Apps like WhatsApp, which is used by billions of people, need to step things up. On the Galaxy Z Fold 3, if I’m clicking a photo from the app, it magnifies everything. The viewfinder doesn’t give you an accurate estimate of what your photo is going to look like. Everything is blown up and magnified – even on video calls! If the user at the other end is holding the smartphone at the usual distance, you’ll see a cropped version on the folding display.

I hope WhatsApp can push out an update that fixes things, especially when its sister app — Instagram — has it all figured out in the Stories section. Instagram Stories don’t crop or magnify your image in the viewfinder.

There’s a decent chance the situation will start to improve with Android 12L, but a lot still rides on app developers implementing these changes.

Creaseless folding display

A Samsung Galaxy Z Fold 3 device with the display turned off lying on some leaves.

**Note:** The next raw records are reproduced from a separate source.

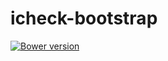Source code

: # icheck-bootstrap

<a href="https://img.shields.io/badge/bower-v1.0.3-blue.svg" target="_blank"><img src="https://img.shields.io/badge/bower-v1.0.3-blue.svg" alt="Bower version"></a>
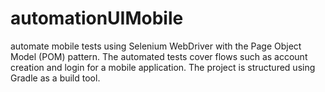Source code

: # automationUIMobile
automate mobile tests using Selenium WebDriver with the Page Object Model (POM) pattern. The automated tests cover flows such as account creation and login for a mobile application. The project is structured using Gradle as a build tool.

The crease on the Fold 3 folding display is much like the notch on Apple devices – you stop noticing it after a while. However, it is still noticeable when there’s a dark background, especially when reading something on the Kindle app, which is a common use case for me. Despite the crease bothering me sometimes, I love reading on the Fold 3.

On the other hand, the Oppo Find N‘s foldable display doesn’t have a deep crease like the Fold, though that might change after long-term use. But out of the box, the Find N has a much more seamless foldable display that looks and feels more pleasant to use. I just wish Samsung could figure out a way to minimize the crease to make my reading experience more pleasant.

Better UDC selfie shooter on the inside

Galaxy Z Fold 3 on a pavement.

When Samsung debuted the 4MP under-display camera (UDC) on the Fold 3, it was making a huge bet by adding an innovative new feature while also sacrificing usability. It’s beautiful to have a 7.6-inch display without any cutout bothering you and makes full-screen content appear more thrilling.

However, the quality of the selfies taken from the UDC isn’t great, as we noted in our review. Fortunately, Samsung is likely already working on a next-gen UDC with better image quality output, and I hope it debuts on the Galaxy Z Fold 4.

Built-in dock for S-Pen

Samsung introduced the capability of S-Pen support from its Note lineup to the Galaxy S21 Ultra and the Galaxy Z Fold 3. However, both of them missed out on a huge functional design feature that the Note had – a place to keep the S-Pen. If the Galaxy S22 Ultra renders are anything to go by, Samsung is already working on a place you can slot the S Pen without needing to shell out for a special case. That’ll make the S22 Ultra feel much more like the presumably defunct Note series, while the Z Fold 4 could get this slot, too, and serve as a more effective note-taking slate.

When will Galaxy Z Fold 4 launch?

The Galaxy Z Fold 4 has largely replaced the Galaxy Note lineup, which used to serve as the second flagship series lineup for Samsung. Now, the Galaxy Z Fold 4 is expected to launch alongside the Galaxy Z Flip 4 toward the end of 2022.